# Action item:
Using the data below, work out how many lines contain "down", and report only that number.

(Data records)
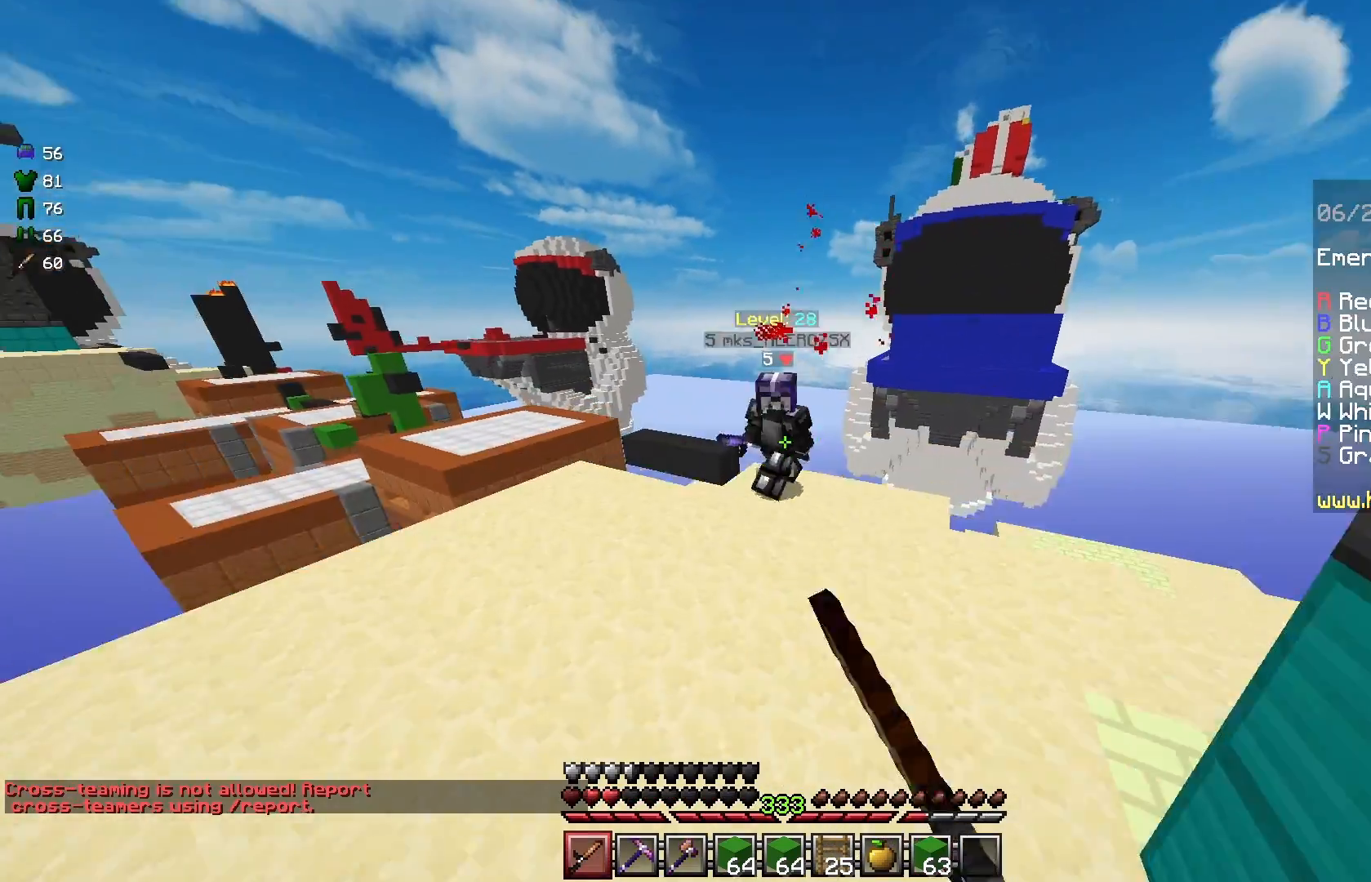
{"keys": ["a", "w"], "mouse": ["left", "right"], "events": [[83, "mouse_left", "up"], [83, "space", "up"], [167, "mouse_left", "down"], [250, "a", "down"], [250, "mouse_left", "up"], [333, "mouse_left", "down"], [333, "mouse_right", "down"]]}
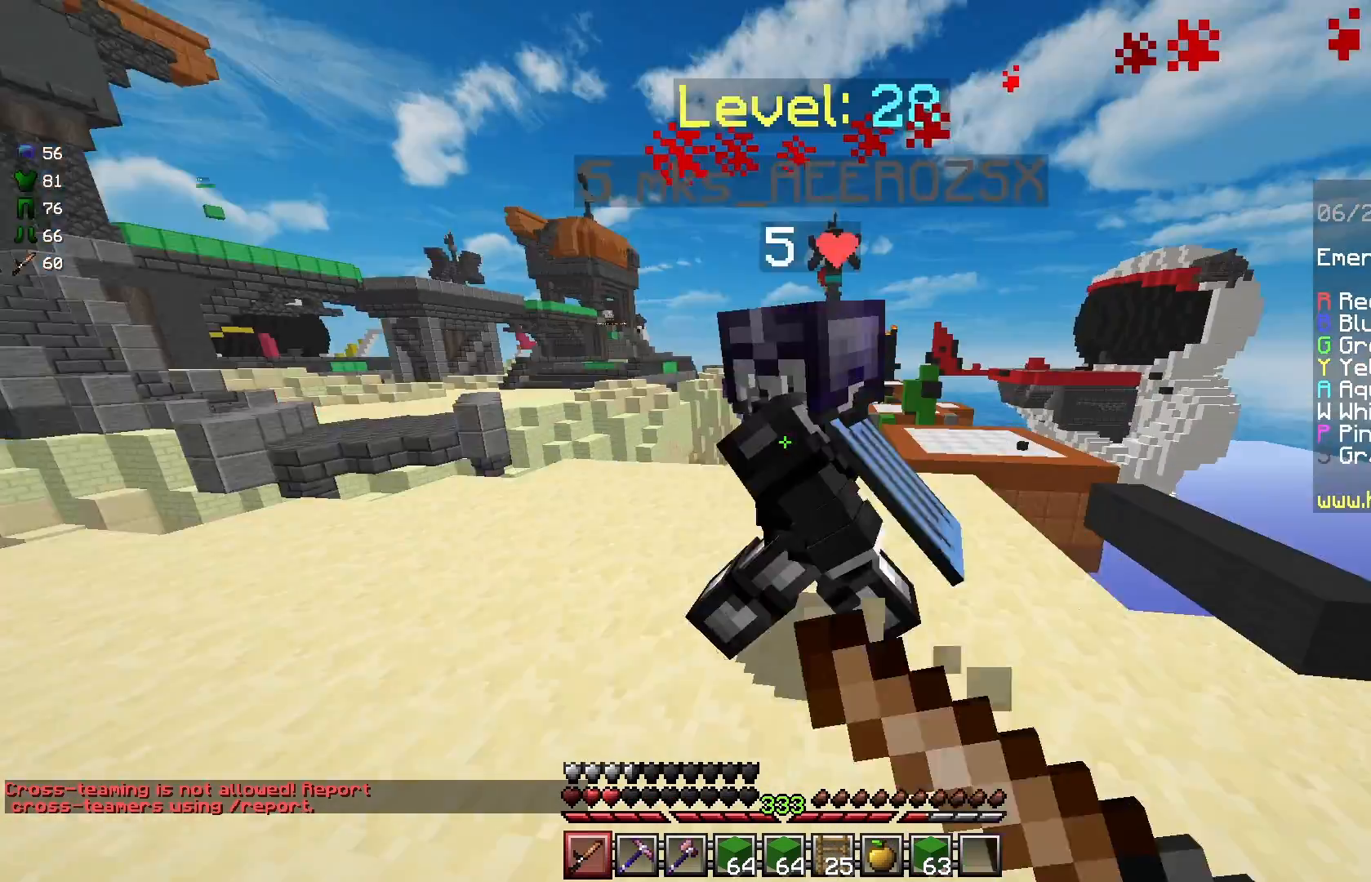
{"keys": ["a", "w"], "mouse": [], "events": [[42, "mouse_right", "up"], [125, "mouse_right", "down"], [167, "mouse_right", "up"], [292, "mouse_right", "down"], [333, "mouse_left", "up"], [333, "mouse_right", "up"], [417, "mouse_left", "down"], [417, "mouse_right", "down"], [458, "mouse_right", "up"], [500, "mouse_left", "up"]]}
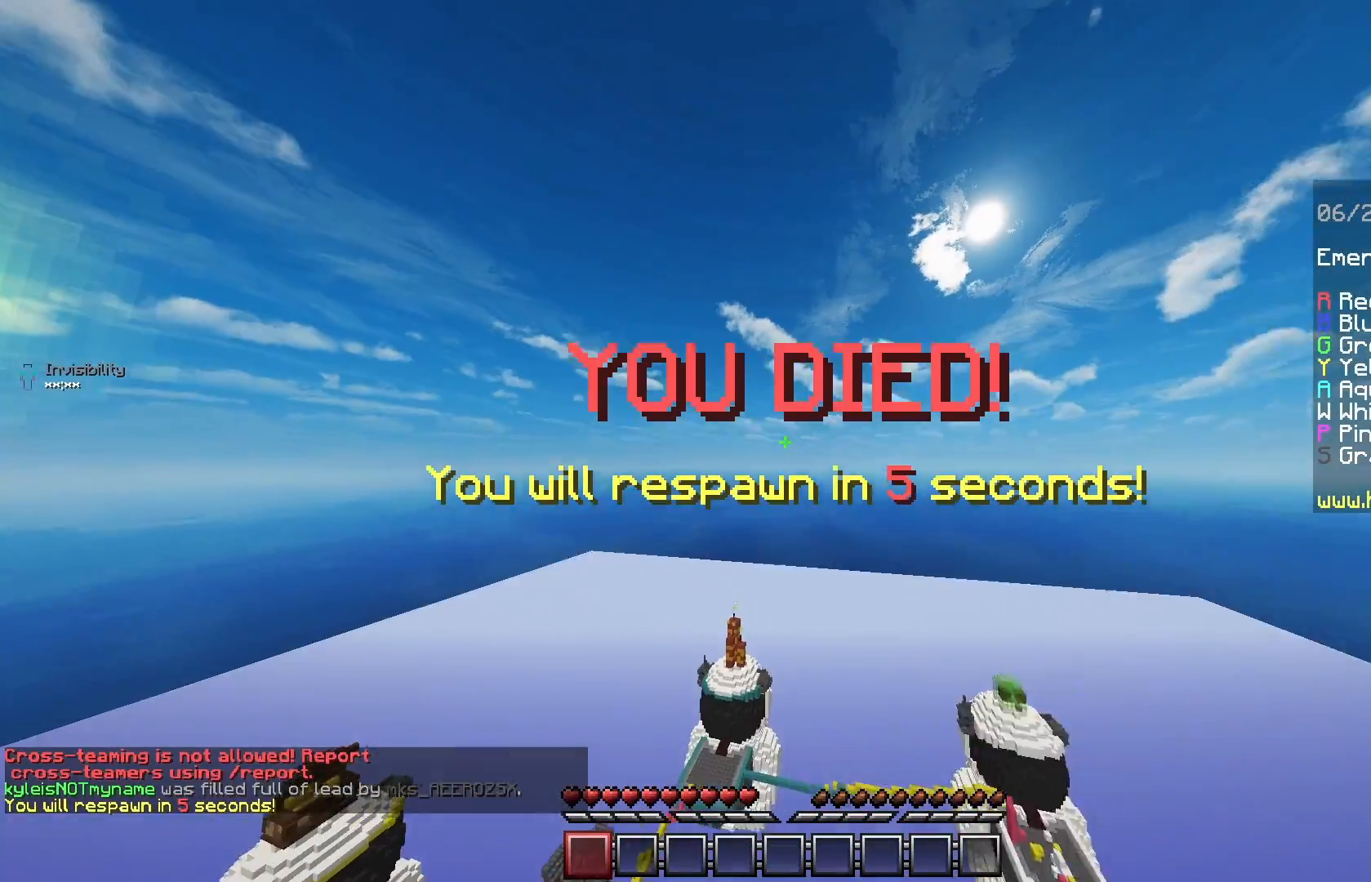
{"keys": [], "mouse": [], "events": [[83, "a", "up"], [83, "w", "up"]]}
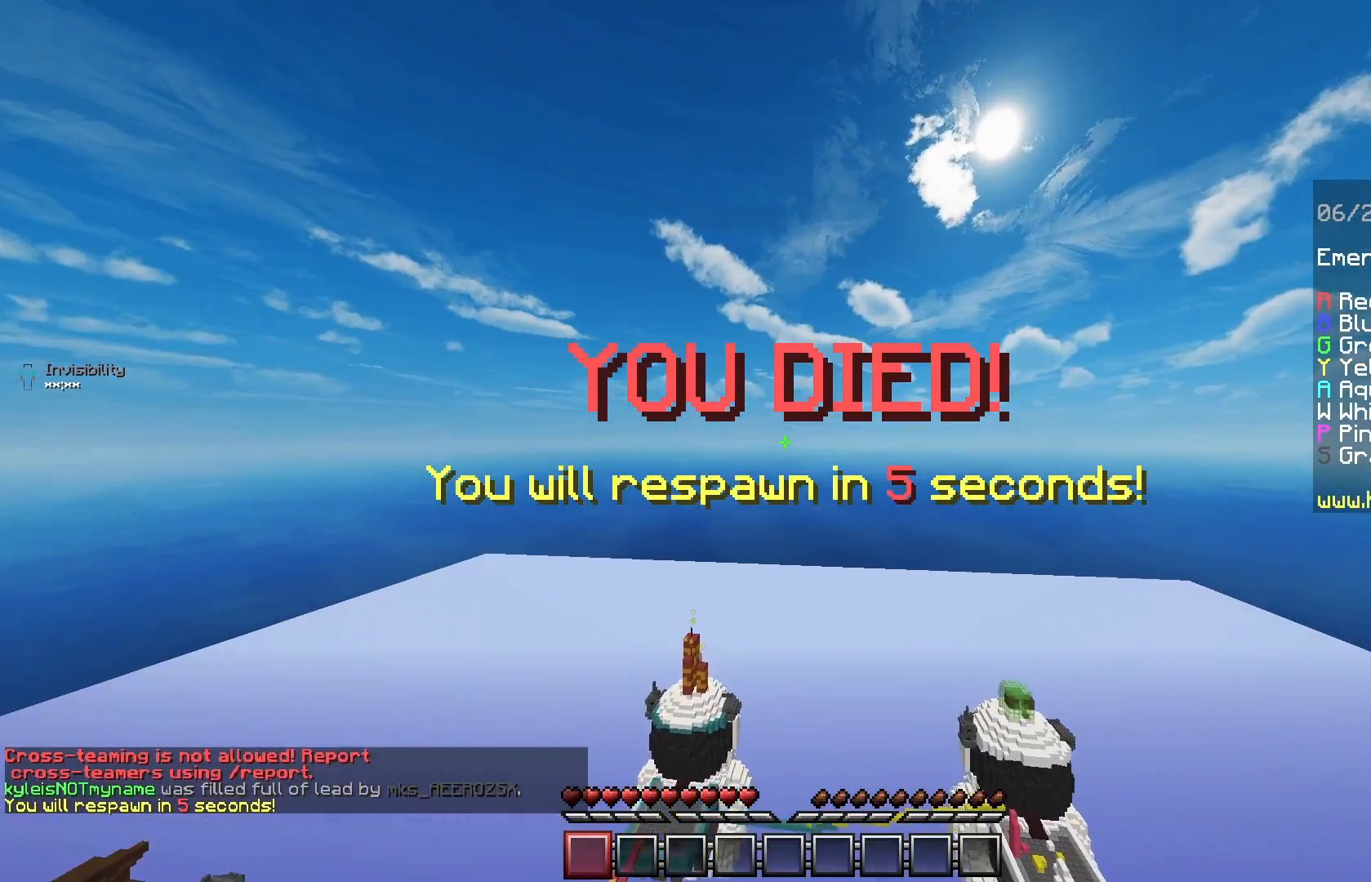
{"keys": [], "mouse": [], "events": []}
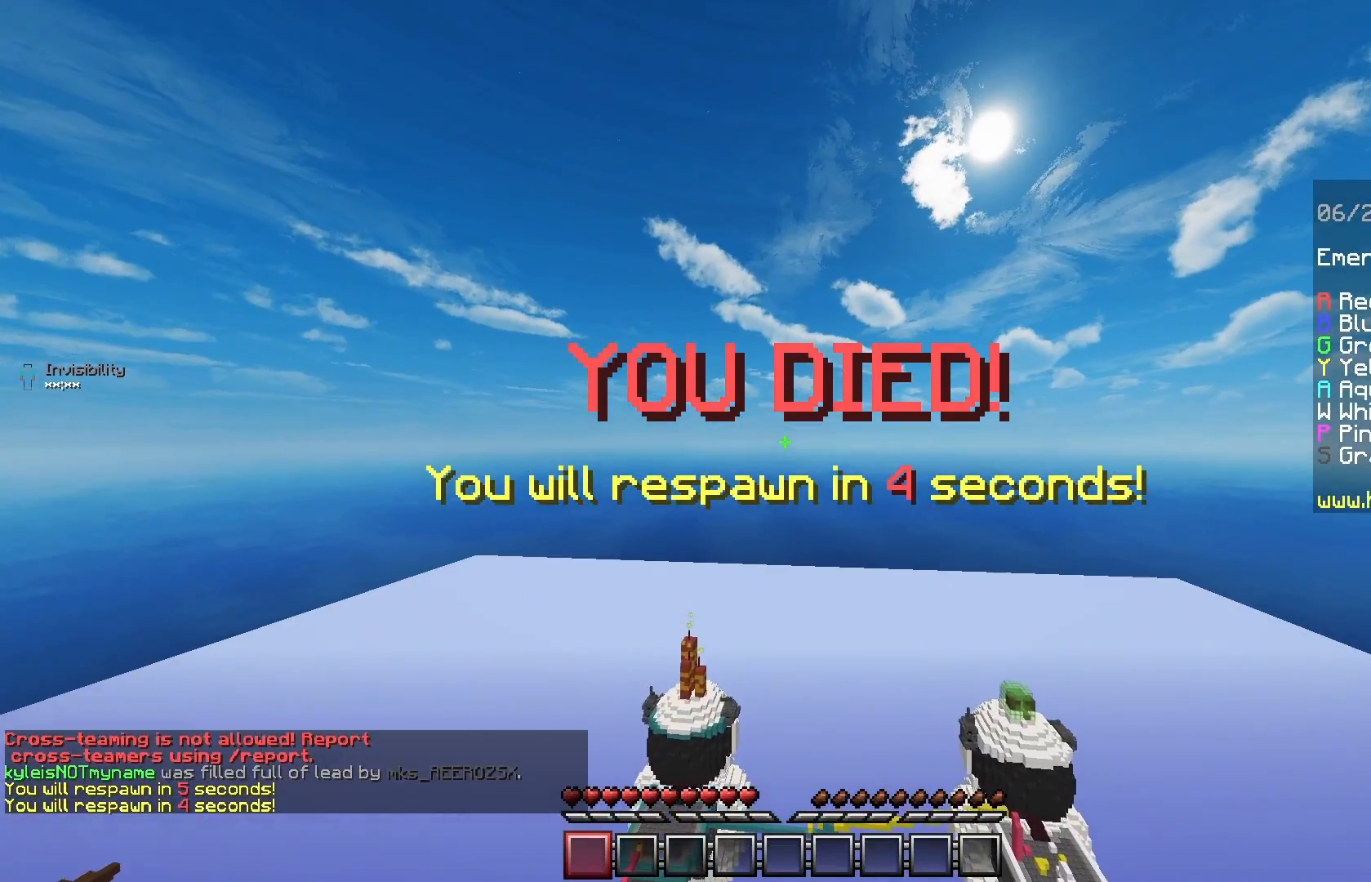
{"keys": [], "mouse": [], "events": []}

# Problem solution:
2